Oval Ofis'teki son gelişmeler, ABD'nin dış politikadaki tutumunu bir kez daha gözler önüne seriyor. Ülkesinin çıkarları için savaşın içine soktuğu Ukrayna Devlet Başkanı Zelenskiy'i aşağılayıp, anlaşma imzalamaya zorlaması, Trump'ın liderlik tarzının bir yansıması olarak değerlendiriliyor. Bu durum, dünya ülkelerine ABD'nin “kullan-at” politikası hakkında önemli bir ders niteliğinde. Savaş yorgunu ve mağdur bir ülkenin başkanına yapılan bu muamele, uluslararası ilişkilerdeki etik sınırları sorgulatıyor.
ABD'nin Ukrayna ve Rusya arasındaki savaşta oynadığı rol de tartışma konusu.
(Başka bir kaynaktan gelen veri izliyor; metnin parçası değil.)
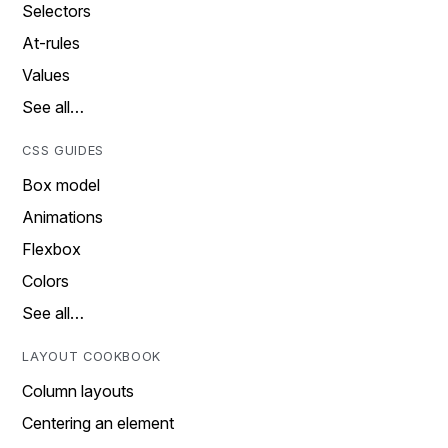
Selectors
At-rules
Values
See all…
CSS GUIDES
Box model
Animations
Flexbox
Colors
See all…
LAYOUT COOKBOOK
Column layouts
Centering an element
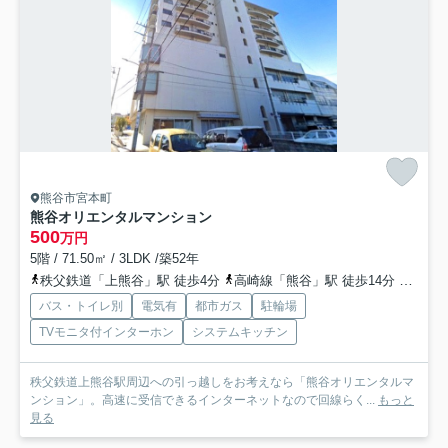
熊谷市宮本町
熊谷オリエンタルマンション
500
万円
5階 / 71.50㎡ / 3LDK /築52年
秩父鉄道「上熊谷」駅 徒歩4分
高崎線「熊谷」駅 徒歩14分
秩父鉄
バス・トイレ別
電気有
都市ガス
駐輪場
TVモニタ付インターホン
システムキッチン
秩父鉄道上熊谷駅周辺への引っ越しをお考えなら「熊谷オリエンタルマ
ンション」。高速に受信できるインターネットなので回線らく...
もっと
見る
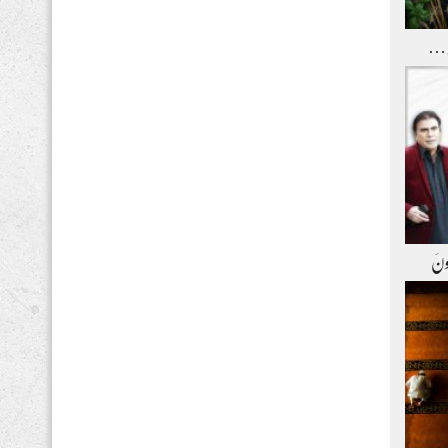
و …
ِعونَ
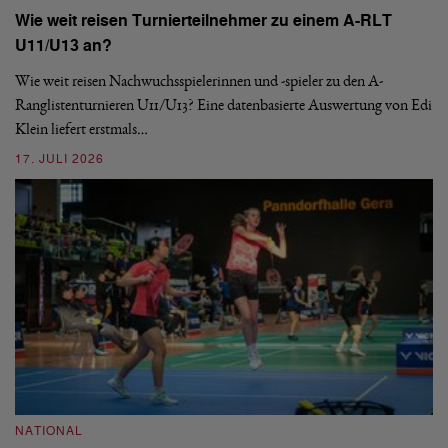
Wie weit reisen Turnierteilnehmer zu einem A-RLT
S
U11/U13 an?
De
nä
Wie weit reisen Nachwuchsspielerinnen und -spieler zu den A-
ei
-
Ranglistenturnieren U11/U13? Eine datenbasierte Auswertung von Edi
Klein liefert erstmals…
09
17. JULI 2026
N
NATIONAL
E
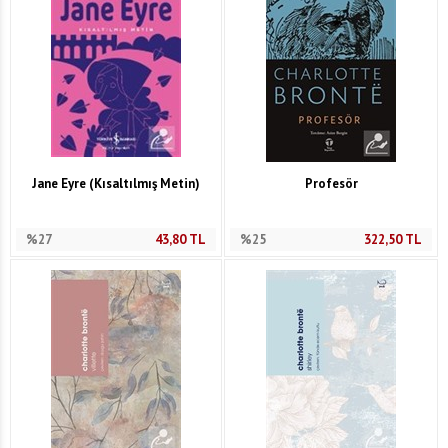
Jane Eyre (Kısaltılmış Metin)
Profesör
%27
43,80
TL
%25
322,50
TL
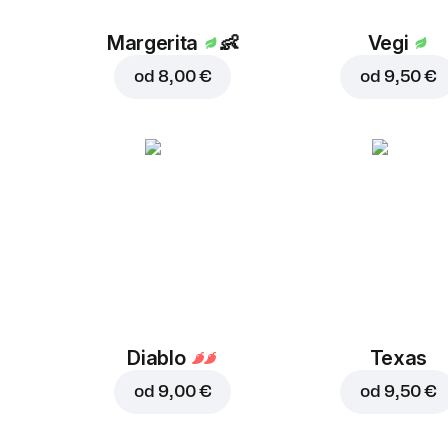
Margerita
👶
Vegi
od
8,00 €
od
9,50 €
Diablo
Texas
od
9,00 €
od
9,50 €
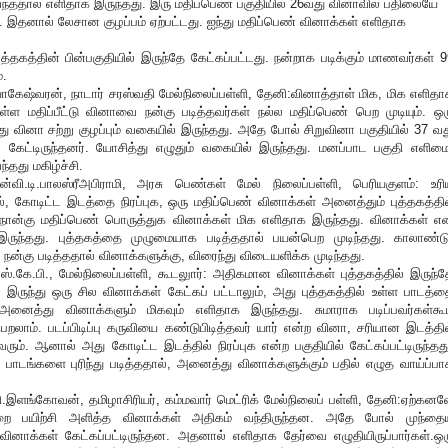
 வந்ததால் எளிதாக இருந்தது. இரு மதிப்பெண் பகுதியில் 26வது வினாவில் பதிலையே
. இதனால் லேசான குழப்பம் ஏற்பட்டது. ஐந்து மதிப்பெண் வினாக்கள் எளிதாக
த்தகத்தின் பின்பகுதியில் இருந்தே கேட்கப்பட்டது. நன்றாக படிக்கும் மாணவர்கள் 
்.
கேஷ்வரன், நாடார் சரஸ்வதி மேல்நிலைப்பள்ளி, தேனி:வினாத்தாள் மிக, மிக எளிதா
 உள்ள மதிப்பீட்டு வினாவை நன்கு படித்தவர்கள் நல்ல மதிப்பெண் பெற முடியும். ஒர
து வினா சற்று குழப்பும் வகையில் இருந்தது. அதே போல் சிறுவினா பகுதியில் 37 வத
் கேட்டிருந்தனர். யோசித்து எழுதும் வகையில் இருந்தது. மனப்பாட பகுதி எளிமை
ந்தது மகிழ்ச்சி.
ன்வி.டி.பாலஸ்ரீஅபிராமி, அரசு பெண்கள் மேல் நிலைப்பள்ளி, பெரியகுளம்: உரி
், கோடிட்ட இடத்தை நிரப்புக, ஒரு மதிப்பெண் வினாக்கள் அனைத்தும் புத்தகத்தில
 நான்கு மதிப்பெண் பொருத்துக வினாக்கள் மிக எளிதாக இருந்தது. வினாக்கள் எ
ந்தது. புத்தகத்தை முழுமையாக படித்ததால் பயன்பெற முடிந்தது. காலாண்டு
நன்கு படித்ததால் வினாக்களுக்கு, விரைந்து விடையளிக்க முடிந்தது.
்.கே.பி., மேல்நிலைப்பள்ளி, கூடலுார்: அதிகமான வினாக்கள் புத்தகத்தில் இருந்த
 இருந்து ஒரு சில வினாக்கள் கேட்கப் பட்டாலும், அது புத்தகத்தில் உள்ள பாடத்த
. அனைத்து வினாக்களும் மிகவும் எளிதாக இருந்தது. சுமாராக படிப்பவர்கள்கூ
லாம். படப்பிடிப்பு கருவியை கண்டுபிடித்தவர் யார் என்ற வினா, சரியான இடத்தில
வரும். ஆனால் அது கோடிட்ட இடத்தில் நிரப்புக என்ற பகுதியில் கேட்கப்பட்டிருந்தத
ம் பாடங்களை புரிந்து படித்ததால், அனைத்து வினாக்களுக்கும் பதில் எழுத வாய்ப்ப
.இளங்கோவன், தமிழாசிரியர், கம்மவார் மெட்ரிக் மேல்நிலைப் பள்ளி, தேனி:ஏற்கனவ
றை பயிற்சி அளித்த வினாக்கள் அதிகம் வந்திருந்தன. அதே போல் முந்தை
 வினாக்கள் கேட்கப்பட்டிருந்தன. அதனால் எளிதாக தேர்வை எழுதியிருப்பார்கள்.ஒர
Savaşın başlamasında ABD'nin parmağı olduğu ve savaşı tetiklediği iddiaları güçleniyor. Rusya'yı yıpratmak, Avrupa'yı korkutarak NATO'ya bağımlılığını artırmak gibi amaçlarla hareket ettiği düşünülen ABD, bu süreçte Avrupa ülkelerini kendi çıkarları doğrultusunda yönlendirmeye çalışıyor. Bu durum, Avrupa'nın ABD'ye olan güvenlik bağımlılığını artırırken, Amerikan çıkarlarının önceliğini bir kez daha ortaya koyuyor.
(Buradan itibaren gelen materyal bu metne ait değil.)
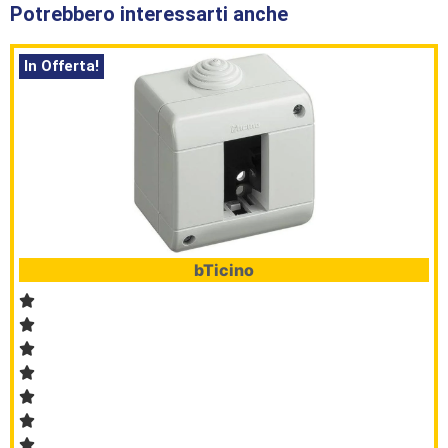
Potrebbero interessarti anche
In Offerta!
bTicino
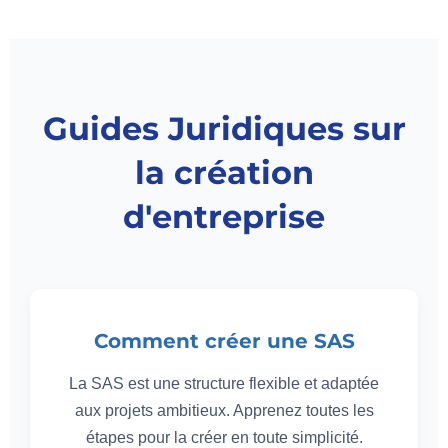
Guides Juridiques sur
la création
d'entreprise
Comment créer une SAS
La SAS est une structure flexible et adaptée
aux projets ambitieux. Apprenez toutes les
étapes pour la créer en toute simplicité.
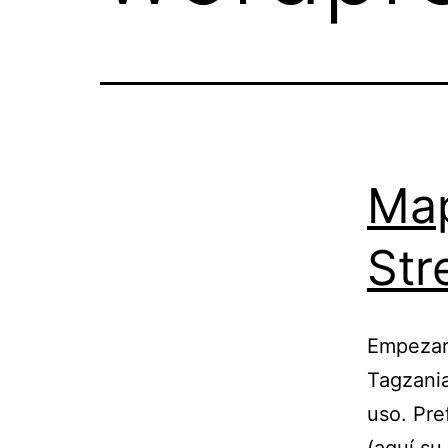
Ma
Str
Empezaré
Tagzani
uso. Pre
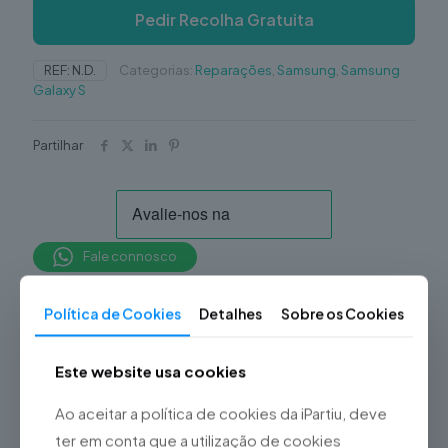
Pedir Recolha Gratuita
REF:
N.D.
Categorias:
Reparações
,
Samsung
,
Samsung
Galaxy S
Partilhar
Fale connosco
Política de Cookies
Detalhes
Sobre os Cookies
Informação adicional
Vidro / Ecrã / Touch
Este website usa cookies
Original, Bateria, Capa
Traseira, Câmara Frontal,
Ao aceitar a política de cookies da iPartiu, deve
Câmara Traseira, Lente da
Câmara Traseira, Porta de
ter em conta que a utilização de cookies
Tipo de Reparação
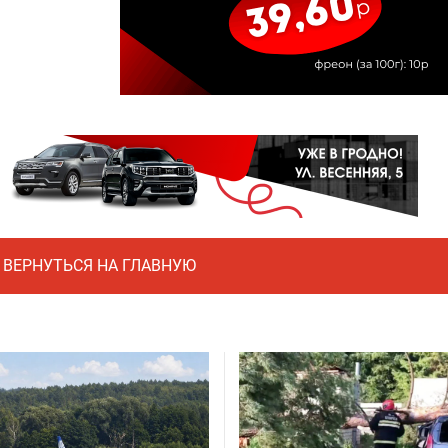
ВЕРНУТЬСЯ НА ГЛАВНУЮ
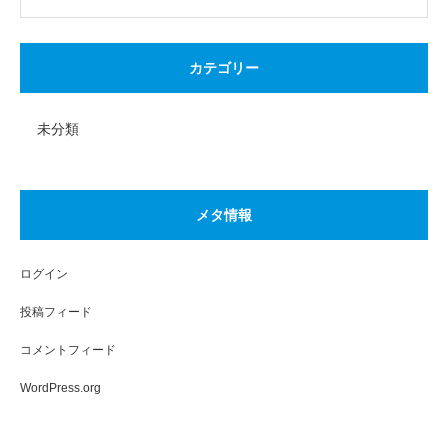
カテゴリー
未分類
メタ情報
ログイン
投稿フィード
コメントフィード
WordPress.org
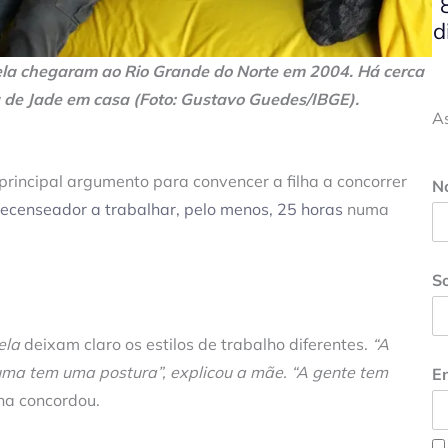
d
bela chegaram ao Rio Grande do Norte em 2004. Há cerca
de Jade em casa (Foto: Gustavo Guedes/IBGE).
A
 principal argumento para convencer a filha a concorrer
N
recenseador a trabalhar, pelo menos, 25 horas
numa
S
ela
deixam claro os estilos de trabalho diferentes.
“A
uma tem uma postura”, explicou a mãe. “A gente tem
En
ilha concordou.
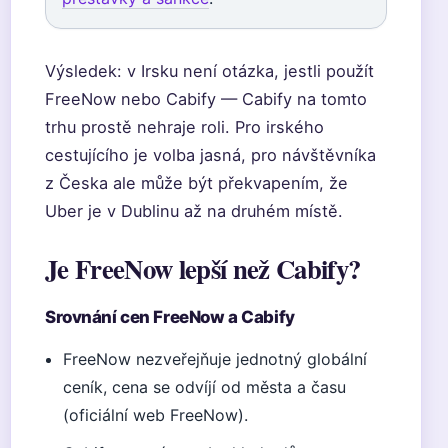
Výsledek: v Irsku není otázka, jestli použít
FreeNow nebo Cabify — Cabify na tomto
trhu prostě nehraje roli. Pro irského
cestujícího je volba jasná, pro návštěvníka
z Česka ale může být překvapením, že
Uber je v Dublinu až na druhém místě.
Je FreeNow lepší než Cabify?
Srovnání cen FreeNow a Cabify
FreeNow nezveřejňuje jednotný globální
ceník, cena se odvíjí od města a času
(oficiální web FreeNow).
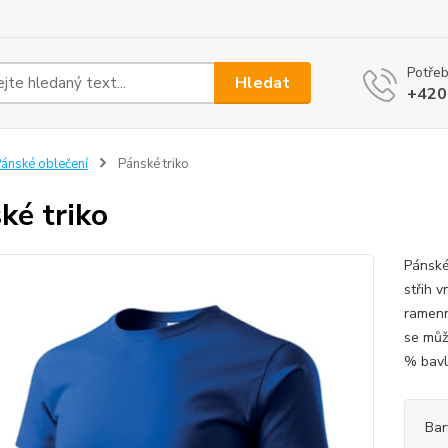
Potřeb
Hledat
+420
ánské oblečení
Pánské triko
ké triko
Pánské
střih v
ramenn
se můž
% bavln
Bar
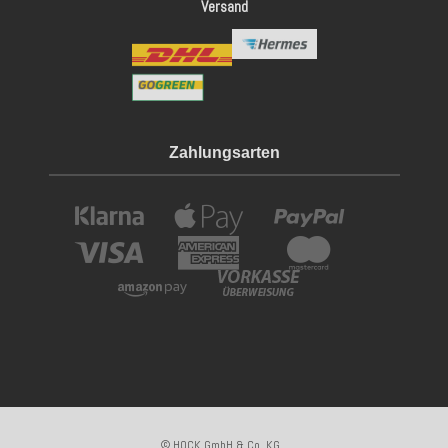
Versand
Zahlungsarten
© HOCK GmbH & Co. KG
Trump'ın Ukrayna politikası, dünya sahnesinde yeni bir gerilim yaratıyor. Zelenskiy'i barışa karşı çıkmakla suçlaması ve Rusya'ya yakın duruş sergilemesi, ABD-Avrupa ilişkilerinde yeni bir çatlak oluşturuyor. Zelenskiy'nin bu duruma karşı aldığı tavır ise hem sömürge anlaşmasını reddetmesi hem de dünyaya bir mesaj vermesi açısından dikkat çekiyor. Trump'ın bu politikaları, ABD'nin uluslararası arenada yalnızlaşmasına neden olabilirken, Amerikan devlet aklının bu duruma nasıl bir tepki vereceği merak konusu.